In this work, we propose GauSSmart, a hybrid method that effectively bridges
2D foundational models and 3D Gaussian Splatting reconstruction. Our approach
integrates established 2D computer vision techniques, including convex
filtering and semantic feature supervision from foundational models such as
DINO, to enhance Gaussian-based scene reconstruction. By leveraging 2D
segmentation priors and high-dimensional feature embeddings, our method guides
the densification and refinement of Gaussian splats, improving coverage in
underrepresented areas and preserving intricate structural details.
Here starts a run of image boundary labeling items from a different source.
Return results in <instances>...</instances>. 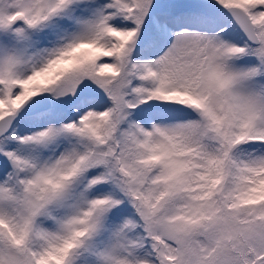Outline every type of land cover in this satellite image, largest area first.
Wrapping results in <instances>:
<instances>
[{
    "label": "snow or ice",
    "instance_id": "snow-or-ice-1",
    "mask_svg": "<svg viewBox=\"0 0 264 264\" xmlns=\"http://www.w3.org/2000/svg\"><path fill=\"white\" fill-rule=\"evenodd\" d=\"M0 264H264V0H0Z\"/></svg>",
    "mask_w": 264,
    "mask_h": 264
}]
</instances>
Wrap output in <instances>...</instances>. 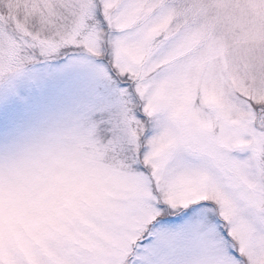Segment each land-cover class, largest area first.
<instances>
[{
	"label": "snow or ice",
	"instance_id": "6c2138e0",
	"mask_svg": "<svg viewBox=\"0 0 264 264\" xmlns=\"http://www.w3.org/2000/svg\"><path fill=\"white\" fill-rule=\"evenodd\" d=\"M0 264H264V0H0Z\"/></svg>",
	"mask_w": 264,
	"mask_h": 264
}]
</instances>
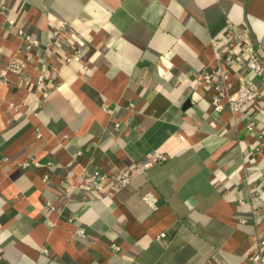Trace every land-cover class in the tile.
<instances>
[{
	"label": "crops",
	"instance_id": "1",
	"mask_svg": "<svg viewBox=\"0 0 264 264\" xmlns=\"http://www.w3.org/2000/svg\"><path fill=\"white\" fill-rule=\"evenodd\" d=\"M227 24L264 68V0H0V67L27 59L0 82V264H249L264 238V71L230 63L260 95L213 109L201 75L226 68L210 39L236 49ZM153 152L166 158L124 186H78Z\"/></svg>",
	"mask_w": 264,
	"mask_h": 264
},
{
	"label": "built area",
	"instance_id": "2",
	"mask_svg": "<svg viewBox=\"0 0 264 264\" xmlns=\"http://www.w3.org/2000/svg\"><path fill=\"white\" fill-rule=\"evenodd\" d=\"M3 8V7H2ZM9 23H14V19H9ZM226 29L230 31V43L232 42L236 49L224 50L227 44L221 42L218 38L210 39V44L216 46L215 55L217 59L226 65V68L215 76L214 71H204L201 75L202 81L211 90V104L215 111H221L225 107L231 113H239L246 111L248 105L253 102L260 95V90L251 82L240 75H231L228 65L232 62L243 61L244 68L255 76H261L264 68L258 61L256 50L253 47L247 31L242 27H237L232 24H227ZM59 29H53V35L58 33ZM17 34L22 37L26 48H32L38 45V41L30 35L25 34L21 29H17ZM229 43V42H228ZM79 50L75 49L67 60L78 54ZM27 59H18L16 54L11 55L4 61L0 67V82H7V73H15L22 75ZM38 82L43 78L39 76ZM253 121L247 123V128L252 129ZM260 136V135H259ZM165 154L153 152L142 162L134 167L117 169L114 171H103L100 169H93L85 171L81 175L78 186L90 192L103 191L106 188H119L126 185L133 177L135 172H141L145 167L155 161L164 160ZM28 165L25 161L21 166ZM78 236H84L83 227H78L75 230ZM164 234L161 233V236ZM116 247V246H114ZM249 264H264V238H260L257 246L253 251L245 255Z\"/></svg>",
	"mask_w": 264,
	"mask_h": 264
}]
</instances>
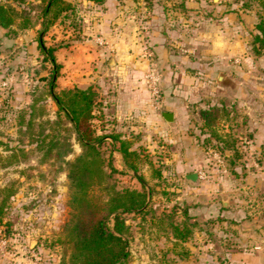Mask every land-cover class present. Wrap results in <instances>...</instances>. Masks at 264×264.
<instances>
[{
	"label": "rangeland",
	"instance_id": "rangeland-1",
	"mask_svg": "<svg viewBox=\"0 0 264 264\" xmlns=\"http://www.w3.org/2000/svg\"><path fill=\"white\" fill-rule=\"evenodd\" d=\"M65 1L69 8L43 28L39 0H0L12 9L13 18L8 28H0V204L4 211L0 238L6 240L0 264H62V259L67 264L68 251L63 257L57 238L75 218L71 196L76 191L68 174L84 149L48 95L51 64L37 48L41 38L46 47H54V59L58 48H63V54L69 49L84 51L81 46L90 37L82 34L81 7L76 0ZM203 1L200 5L195 0H146L155 8L156 23L169 29L171 43L185 38L166 74L153 65L160 74L153 100L156 111L176 113L175 122H169L175 126L172 132L191 136L201 148V161L198 184L190 186L169 161L179 156L178 151L171 155V143L163 139L168 140L170 132L156 126L147 130L144 135L152 139L148 144L138 143L136 134L129 136L138 153L136 174L145 182L148 208L143 214L123 215L129 225V255L121 264H264V50L255 53L252 41L260 9L254 2L241 7V0ZM199 11L201 17L191 14ZM224 15L226 19H221ZM209 17L200 27L201 18ZM200 30L215 33L223 50L232 40L233 52L228 50L217 60L210 56L207 66L204 61L199 65L195 52L188 49L195 50L199 44ZM94 40L102 44L98 37ZM67 88L71 87L60 88L54 80L55 92ZM94 91L93 112L99 104ZM221 105L228 114L215 126L236 148L233 165L229 163L233 151L222 148L220 141L211 139L218 148L201 143L211 137L201 129L199 110ZM96 116L93 113L90 120L93 135L105 136L96 148L104 170L109 172L108 164L115 169L103 180L94 178L87 185V195L105 201L109 186L142 190L133 173L122 162L119 169L112 156L117 143L113 146L107 136L117 133L101 126ZM190 156L198 157L193 152ZM182 208L196 227L184 243L173 246L165 214L178 222ZM24 227L32 242L20 239Z\"/></svg>",
	"mask_w": 264,
	"mask_h": 264
},
{
	"label": "crops",
	"instance_id": "crops-1",
	"mask_svg": "<svg viewBox=\"0 0 264 264\" xmlns=\"http://www.w3.org/2000/svg\"><path fill=\"white\" fill-rule=\"evenodd\" d=\"M76 1L81 7L78 12L83 21L82 34L90 39L84 42L81 46L84 51L79 53L69 49L63 54V48L57 49L55 62L59 69L54 78L55 83L59 84L60 88L83 89L90 86L96 89L99 104L93 112L97 115L95 121L109 130L113 129L121 138L136 134L141 140L138 143L143 141L146 144L152 140L151 135H144L147 130L156 126L170 132L166 137L168 140L163 139L166 143H171V155L178 151L179 156L175 154L169 161L175 164L176 170L182 173L183 178L187 173L197 172L201 161V148L195 146L191 136L180 137L172 132L175 126H170L171 124L163 119L162 113L170 112L172 123L176 120V113L171 109L156 111L153 99L143 83V75L150 65L157 67L161 75L167 73L171 61L175 59V51L180 49L179 45L185 43V38L182 36L171 43L169 29L164 30L156 23L158 17L155 15V8L153 4H146V0H103L99 4L87 0ZM184 2L187 3L188 0ZM195 2L201 5L204 1ZM191 14H197L199 17L201 12ZM177 15L180 16L178 13ZM205 19L201 18L203 23L199 24L200 27L205 25L207 20H211L210 17ZM221 19H226V15ZM197 35L199 44L194 46L195 50L189 48L188 51L195 52L196 63L199 65L204 61L207 66L205 60L210 59V56L217 60V57H222L228 50L233 52L232 40L223 45V50L218 45L215 33L200 30ZM95 37L102 40L101 45L95 44ZM62 54L63 58L60 57ZM162 101L167 103L166 99ZM255 137L253 141L259 143V128ZM191 152L197 153V159H191ZM112 156L119 161L120 169V153L113 149ZM224 210L226 208H222V211ZM217 214L228 217L224 212L219 214L217 211ZM25 228L20 231V239L32 242L28 239L30 231ZM1 262L3 263V260L0 259Z\"/></svg>",
	"mask_w": 264,
	"mask_h": 264
},
{
	"label": "trees",
	"instance_id": "trees-1",
	"mask_svg": "<svg viewBox=\"0 0 264 264\" xmlns=\"http://www.w3.org/2000/svg\"><path fill=\"white\" fill-rule=\"evenodd\" d=\"M17 3L23 0H12ZM42 3L41 15L45 18L43 28H46L62 11L69 8L65 0H39ZM99 3L102 0H87ZM241 7H248L249 3L254 2L260 9L257 14V21L254 24L256 33L253 35V51L258 53L264 50V0H241ZM13 21L12 9L6 5L0 4V28H8ZM37 48L45 56V59L51 64L50 76L48 81V95L55 103L59 112L63 114L66 121L71 124L75 133L76 140L79 142L84 152L79 154L74 162L71 163L73 169L68 174V178L75 188V195L71 196L74 204L75 218L70 224H65L63 232L58 235V242L63 250V257L68 251L67 264H121L128 255L129 225L126 223L124 214H143L147 208V192L145 191V182L143 178L136 174L138 153L133 147L132 137L121 138L119 134L107 136L114 146L115 150L121 155V161L126 169H129L133 176L143 187L137 189H116L114 186L108 187V198L100 201L87 195V185L94 178L103 180L108 177L110 171H114L110 164L107 165L109 172L103 167V161L99 156L96 145L105 136L93 135L90 120L93 118V108L97 104V93L90 86L86 88L71 87L62 89L59 92L54 91V78L57 73V64L54 59V47H46L41 40L37 39ZM225 106L207 107L199 110L201 119V129H206L211 138H203L201 143L204 147L218 148L216 144L211 143V139L220 141L223 146L233 154H229L230 164H234L233 155L236 154V148L233 143L227 142L225 134L218 132L216 123L222 115H227ZM3 205L0 204V226L3 217ZM169 220V227L172 245L180 246L192 234L196 227V222L190 221L192 216L186 208H182L180 220L171 221L170 214H165ZM111 220V226L108 221ZM162 221V219H159ZM190 221V222H189ZM185 249V248H184ZM186 254V249L182 251ZM62 264L64 260L62 259Z\"/></svg>",
	"mask_w": 264,
	"mask_h": 264
},
{
	"label": "built area",
	"instance_id": "built-area-1",
	"mask_svg": "<svg viewBox=\"0 0 264 264\" xmlns=\"http://www.w3.org/2000/svg\"><path fill=\"white\" fill-rule=\"evenodd\" d=\"M143 82L151 94L153 100H156L158 95V84H159V75L153 65L148 66L145 74L143 75ZM6 240L0 238V250L5 252Z\"/></svg>",
	"mask_w": 264,
	"mask_h": 264
},
{
	"label": "water",
	"instance_id": "water-1",
	"mask_svg": "<svg viewBox=\"0 0 264 264\" xmlns=\"http://www.w3.org/2000/svg\"><path fill=\"white\" fill-rule=\"evenodd\" d=\"M162 117L166 122L172 121V114L170 112H163ZM184 178L190 186H196L199 181L198 174L196 172L187 173Z\"/></svg>",
	"mask_w": 264,
	"mask_h": 264
}]
</instances>
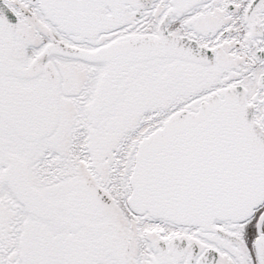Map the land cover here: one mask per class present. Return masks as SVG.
Segmentation results:
<instances>
[{
	"label": "snow or ice",
	"instance_id": "snow-or-ice-1",
	"mask_svg": "<svg viewBox=\"0 0 264 264\" xmlns=\"http://www.w3.org/2000/svg\"><path fill=\"white\" fill-rule=\"evenodd\" d=\"M0 264H264V0H0Z\"/></svg>",
	"mask_w": 264,
	"mask_h": 264
}]
</instances>
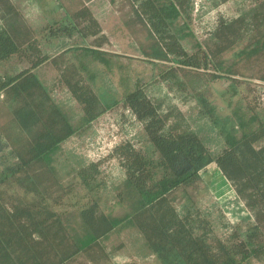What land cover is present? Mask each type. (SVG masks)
I'll return each instance as SVG.
<instances>
[{"label": "trees", "instance_id": "trees-1", "mask_svg": "<svg viewBox=\"0 0 264 264\" xmlns=\"http://www.w3.org/2000/svg\"><path fill=\"white\" fill-rule=\"evenodd\" d=\"M124 1L148 25L153 48L146 57L169 64L162 81L181 86L180 72L211 70L212 80L231 82L226 115L203 91L187 93L222 148L214 154L182 111L165 108L147 83L124 72L122 56L103 49L108 38L85 0H57L60 16L39 32L15 0H0V67L29 65L0 71V264H115L126 247L116 236L127 230L138 232L146 255L160 264H264V85L246 69L259 65L264 83V0L221 17L205 43L191 31L193 0ZM77 37L82 44L48 50ZM46 65L57 69L56 84L76 111L56 101L36 73ZM116 70L122 103L146 140L141 148L124 141L112 153L125 170L114 188L119 214L105 197L102 161L79 165L69 180L55 164L64 142L117 104H106L95 86L98 72L112 77ZM213 163L253 215L223 224L225 236L200 205L202 172Z\"/></svg>", "mask_w": 264, "mask_h": 264}, {"label": "rangeland", "instance_id": "rangeland-1", "mask_svg": "<svg viewBox=\"0 0 264 264\" xmlns=\"http://www.w3.org/2000/svg\"><path fill=\"white\" fill-rule=\"evenodd\" d=\"M85 1L92 8L108 38L109 42L104 44L103 49L121 55L122 58L119 61L126 66L124 72L147 83V93L153 99L163 102L165 108L175 106L182 111L186 116V123L191 125L212 152L217 154L222 148V140L210 121L200 115L195 101L190 99L187 93L189 90L203 91L219 107L221 114L226 115L229 113V94H226V91L231 82L226 79L212 80L209 76L211 70L207 72L188 70L178 74L181 86L177 83L167 84L159 75L161 70H164L162 68L169 64L151 62L146 57L144 50L151 51L153 48L152 36L148 25L134 16L132 6L124 0ZM15 2L36 32L42 30L54 17L60 16V11L55 10L57 0H15ZM254 2L255 0H230L226 3H219L216 0H193L191 31L198 41L205 43L221 17H238L253 6ZM192 42L195 41L192 40ZM82 43L78 37L74 40L55 41L48 50L54 54L62 48ZM25 67H29L27 62L13 60L2 65L0 71L12 73L13 70ZM246 69L247 75L256 76L253 79L255 84L264 85L257 78L263 73L259 65L248 64ZM99 71L102 70L99 68ZM36 73L51 90L56 101L67 102L75 111L77 110L67 91L57 86L56 78L59 73L55 67L46 65L36 70ZM97 74L95 86L98 93L106 104L112 105L115 102L117 104L112 105L87 129L64 142L56 154L55 164L63 169L69 180L72 170L79 165L102 161V170L108 185L105 197L113 213L119 214L122 209L114 188L124 180L125 170L112 153L115 147L124 141H130L137 148H141L146 145V140L142 124L122 103L121 93L115 84L119 76L117 70L112 77L101 72ZM200 188V205L203 209L210 211L220 236L228 234L229 228L223 227V224L234 225L243 219L246 222L253 221L251 211L238 197L232 184L220 173L216 164H211L202 172ZM180 196L181 193L178 194V197ZM140 237L136 230H127L116 236L117 241L126 243V247L120 255L115 257V264H160L154 256L146 255Z\"/></svg>", "mask_w": 264, "mask_h": 264}, {"label": "crops", "instance_id": "crops-1", "mask_svg": "<svg viewBox=\"0 0 264 264\" xmlns=\"http://www.w3.org/2000/svg\"><path fill=\"white\" fill-rule=\"evenodd\" d=\"M126 2V1H125ZM130 4V3H129ZM133 12H134V10H133ZM134 16H135V13H134ZM136 17V16H135Z\"/></svg>", "mask_w": 264, "mask_h": 264}]
</instances>
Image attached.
We validate our approach across three datasets, where GauSSmart consistently
outperforms existing Gaussian Splatting in the majority of evaluated scenes.
Our results demonstrate the significant potential of hybrid 2D-3D approaches,
highlighting how the thoughtful combination of 2D foundational models with 3D
reconstruction pipelines can overcome the limitations inherent in either
approach alone.
Authors (5)
Alexander Valverde
Brian Xu
Yuyin Zhou
Meng Xu
Hongyun Wang
Submitted
October 16, 2025
Key Contributions
GauSSmart proposes a hybrid method that combines 2D foundational models (like DINO) with 3D Gaussian Splatting for enhanced scene reconstruction. It leverages semantic features and geometric filtering to improve detail capture and realism, especially in regions with sparse training data, addressing limitations of existing Gaussian Splatting approaches.
Business Value
Enables the creation of more detailed and realistic 3D environments for applications like virtual tours, architectural visualization, and game development, potentially reducing manual modeling effort.